2. Make steps towards doing more of the things you really love. What really feeds you? Do you even know? If you’re not sure, think about the experiences you’ve had, the things you’ve created and done, that have given you moments of happiness. Don’t tell me you’re not creative. Creative is part of human. You are continuously creating the story of your life in your head (right now), how do you want your story to go? Try new things. Figure out what brings your joy, little by little. Write a list. Figure out what you want to contribute to the world in your lifetime. Make baby steps. If your job sucks the life out of you, look for a better one. If you don’t have a job, figure out how you can contribute to your community. Community can feed us when jobs can’t.
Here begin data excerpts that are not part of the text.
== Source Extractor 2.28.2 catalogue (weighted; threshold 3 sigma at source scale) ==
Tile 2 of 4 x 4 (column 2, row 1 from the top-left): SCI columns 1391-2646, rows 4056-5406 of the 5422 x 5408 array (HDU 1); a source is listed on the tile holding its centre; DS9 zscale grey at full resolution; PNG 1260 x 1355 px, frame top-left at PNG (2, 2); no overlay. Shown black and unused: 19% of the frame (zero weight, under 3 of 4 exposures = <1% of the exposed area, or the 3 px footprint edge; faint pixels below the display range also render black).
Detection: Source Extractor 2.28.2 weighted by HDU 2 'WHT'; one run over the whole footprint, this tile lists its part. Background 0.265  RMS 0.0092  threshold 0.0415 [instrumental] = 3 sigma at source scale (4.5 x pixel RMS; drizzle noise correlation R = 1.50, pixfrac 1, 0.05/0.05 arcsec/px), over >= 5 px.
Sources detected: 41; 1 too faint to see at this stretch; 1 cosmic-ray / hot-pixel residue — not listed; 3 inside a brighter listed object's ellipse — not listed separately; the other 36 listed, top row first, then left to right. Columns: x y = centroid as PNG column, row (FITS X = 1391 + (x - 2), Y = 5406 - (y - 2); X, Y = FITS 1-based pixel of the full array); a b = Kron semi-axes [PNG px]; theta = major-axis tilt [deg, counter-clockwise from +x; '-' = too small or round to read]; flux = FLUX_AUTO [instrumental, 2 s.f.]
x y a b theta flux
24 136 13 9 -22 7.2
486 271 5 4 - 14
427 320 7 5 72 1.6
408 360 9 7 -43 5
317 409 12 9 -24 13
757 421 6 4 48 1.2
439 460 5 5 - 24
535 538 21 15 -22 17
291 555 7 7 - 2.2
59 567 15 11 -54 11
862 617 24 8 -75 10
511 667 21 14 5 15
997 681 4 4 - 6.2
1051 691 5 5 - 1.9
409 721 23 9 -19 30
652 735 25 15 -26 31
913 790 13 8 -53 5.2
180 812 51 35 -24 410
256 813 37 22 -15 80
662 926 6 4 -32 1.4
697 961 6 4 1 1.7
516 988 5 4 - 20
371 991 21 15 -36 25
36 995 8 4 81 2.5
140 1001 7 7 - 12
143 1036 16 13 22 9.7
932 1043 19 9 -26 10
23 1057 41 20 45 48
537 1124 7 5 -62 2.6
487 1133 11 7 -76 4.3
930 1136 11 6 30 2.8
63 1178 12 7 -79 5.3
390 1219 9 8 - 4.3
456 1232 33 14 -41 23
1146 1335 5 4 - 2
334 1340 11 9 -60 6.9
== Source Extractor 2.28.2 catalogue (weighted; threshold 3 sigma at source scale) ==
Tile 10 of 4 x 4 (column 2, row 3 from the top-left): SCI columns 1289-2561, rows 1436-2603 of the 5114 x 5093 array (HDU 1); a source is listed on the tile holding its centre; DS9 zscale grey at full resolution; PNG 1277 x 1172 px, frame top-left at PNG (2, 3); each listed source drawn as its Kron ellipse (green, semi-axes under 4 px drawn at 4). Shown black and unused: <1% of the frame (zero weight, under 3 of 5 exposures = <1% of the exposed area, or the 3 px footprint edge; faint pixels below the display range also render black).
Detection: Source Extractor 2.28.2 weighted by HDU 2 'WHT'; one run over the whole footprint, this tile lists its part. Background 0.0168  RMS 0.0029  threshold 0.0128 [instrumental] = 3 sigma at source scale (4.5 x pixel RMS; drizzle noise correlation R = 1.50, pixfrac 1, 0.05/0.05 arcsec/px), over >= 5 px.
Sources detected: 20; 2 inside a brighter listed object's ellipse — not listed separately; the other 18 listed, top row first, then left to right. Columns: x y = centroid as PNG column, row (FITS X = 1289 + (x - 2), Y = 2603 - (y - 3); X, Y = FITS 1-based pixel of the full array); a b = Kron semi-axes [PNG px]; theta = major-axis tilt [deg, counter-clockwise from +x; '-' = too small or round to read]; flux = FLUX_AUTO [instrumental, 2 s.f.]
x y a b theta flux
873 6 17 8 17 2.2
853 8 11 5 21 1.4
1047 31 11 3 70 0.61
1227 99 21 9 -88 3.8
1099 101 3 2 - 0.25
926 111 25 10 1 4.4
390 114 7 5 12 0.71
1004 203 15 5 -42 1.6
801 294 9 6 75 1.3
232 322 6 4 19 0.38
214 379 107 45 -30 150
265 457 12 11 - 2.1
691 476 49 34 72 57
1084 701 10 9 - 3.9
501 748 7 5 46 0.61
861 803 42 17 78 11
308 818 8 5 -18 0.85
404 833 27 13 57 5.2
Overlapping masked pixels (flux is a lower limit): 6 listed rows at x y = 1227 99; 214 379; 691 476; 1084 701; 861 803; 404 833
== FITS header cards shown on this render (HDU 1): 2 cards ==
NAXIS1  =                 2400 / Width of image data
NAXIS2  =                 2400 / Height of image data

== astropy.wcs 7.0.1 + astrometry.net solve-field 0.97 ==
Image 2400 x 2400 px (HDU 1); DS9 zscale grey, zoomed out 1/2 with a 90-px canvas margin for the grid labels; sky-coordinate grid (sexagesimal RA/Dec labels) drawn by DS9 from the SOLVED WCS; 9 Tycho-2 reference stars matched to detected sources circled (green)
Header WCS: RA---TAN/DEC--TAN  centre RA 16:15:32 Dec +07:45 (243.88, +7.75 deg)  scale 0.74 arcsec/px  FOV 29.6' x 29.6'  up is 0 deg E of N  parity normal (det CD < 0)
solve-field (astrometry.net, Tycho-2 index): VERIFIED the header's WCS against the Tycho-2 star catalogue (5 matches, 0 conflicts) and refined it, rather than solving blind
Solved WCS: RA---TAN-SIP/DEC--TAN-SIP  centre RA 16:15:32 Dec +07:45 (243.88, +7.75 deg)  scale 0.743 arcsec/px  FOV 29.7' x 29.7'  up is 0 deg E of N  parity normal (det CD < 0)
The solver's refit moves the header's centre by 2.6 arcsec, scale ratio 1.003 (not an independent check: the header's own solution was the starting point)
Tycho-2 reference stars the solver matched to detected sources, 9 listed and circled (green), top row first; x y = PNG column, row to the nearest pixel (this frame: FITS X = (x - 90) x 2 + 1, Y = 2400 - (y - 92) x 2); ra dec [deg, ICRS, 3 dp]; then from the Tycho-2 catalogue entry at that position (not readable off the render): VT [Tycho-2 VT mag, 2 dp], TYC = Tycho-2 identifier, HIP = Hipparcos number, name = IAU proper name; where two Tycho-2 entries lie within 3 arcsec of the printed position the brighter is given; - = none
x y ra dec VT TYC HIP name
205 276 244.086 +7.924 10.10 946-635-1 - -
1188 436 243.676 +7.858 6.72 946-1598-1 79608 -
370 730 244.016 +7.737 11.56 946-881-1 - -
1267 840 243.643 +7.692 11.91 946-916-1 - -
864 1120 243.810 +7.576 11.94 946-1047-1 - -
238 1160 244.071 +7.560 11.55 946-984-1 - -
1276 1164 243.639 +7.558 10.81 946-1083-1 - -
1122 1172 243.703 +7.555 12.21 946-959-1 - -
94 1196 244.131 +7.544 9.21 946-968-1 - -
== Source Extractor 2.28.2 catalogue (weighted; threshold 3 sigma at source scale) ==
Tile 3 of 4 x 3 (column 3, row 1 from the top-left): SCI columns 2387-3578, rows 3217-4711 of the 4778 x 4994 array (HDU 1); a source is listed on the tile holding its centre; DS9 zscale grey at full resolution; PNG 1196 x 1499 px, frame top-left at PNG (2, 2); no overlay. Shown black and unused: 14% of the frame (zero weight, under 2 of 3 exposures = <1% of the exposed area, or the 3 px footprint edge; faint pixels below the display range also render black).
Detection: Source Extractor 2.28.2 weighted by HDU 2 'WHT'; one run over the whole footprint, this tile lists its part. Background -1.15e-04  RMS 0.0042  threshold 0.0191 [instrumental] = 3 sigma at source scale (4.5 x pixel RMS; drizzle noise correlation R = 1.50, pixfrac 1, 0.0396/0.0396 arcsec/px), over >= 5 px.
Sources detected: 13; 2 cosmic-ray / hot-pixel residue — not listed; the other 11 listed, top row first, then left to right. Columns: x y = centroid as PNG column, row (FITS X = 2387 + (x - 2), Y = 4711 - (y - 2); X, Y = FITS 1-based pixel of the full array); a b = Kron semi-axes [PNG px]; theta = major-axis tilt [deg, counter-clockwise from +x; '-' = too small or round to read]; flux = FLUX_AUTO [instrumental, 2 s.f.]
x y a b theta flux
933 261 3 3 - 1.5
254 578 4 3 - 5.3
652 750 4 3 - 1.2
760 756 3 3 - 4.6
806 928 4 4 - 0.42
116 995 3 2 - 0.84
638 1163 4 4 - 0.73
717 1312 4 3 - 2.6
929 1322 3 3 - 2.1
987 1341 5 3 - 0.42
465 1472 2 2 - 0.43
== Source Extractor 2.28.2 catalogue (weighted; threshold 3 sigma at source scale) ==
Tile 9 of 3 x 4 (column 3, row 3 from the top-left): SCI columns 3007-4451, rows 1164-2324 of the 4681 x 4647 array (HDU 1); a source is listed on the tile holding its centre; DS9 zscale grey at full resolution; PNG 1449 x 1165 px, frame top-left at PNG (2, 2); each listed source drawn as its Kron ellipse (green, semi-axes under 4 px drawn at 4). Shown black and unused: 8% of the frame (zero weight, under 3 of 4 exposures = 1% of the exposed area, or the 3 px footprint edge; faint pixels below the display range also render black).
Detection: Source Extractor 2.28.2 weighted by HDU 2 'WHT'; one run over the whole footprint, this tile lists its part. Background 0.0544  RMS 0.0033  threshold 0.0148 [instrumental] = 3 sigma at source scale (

If you love to paint, sing, write, draw, ski, ride, explore, love, share, don’t relegate your passion to: ‘if/when I have time’. Everyone has the same amount of time. Everyone. It’s how you use it. If you want to be happy, let yourself do the things that bring the happiness with them. Let go of your own internal barriers to happiness. It takes a lot of time to master an art so start right now. You never know, you could be the next professional poodle coifferer.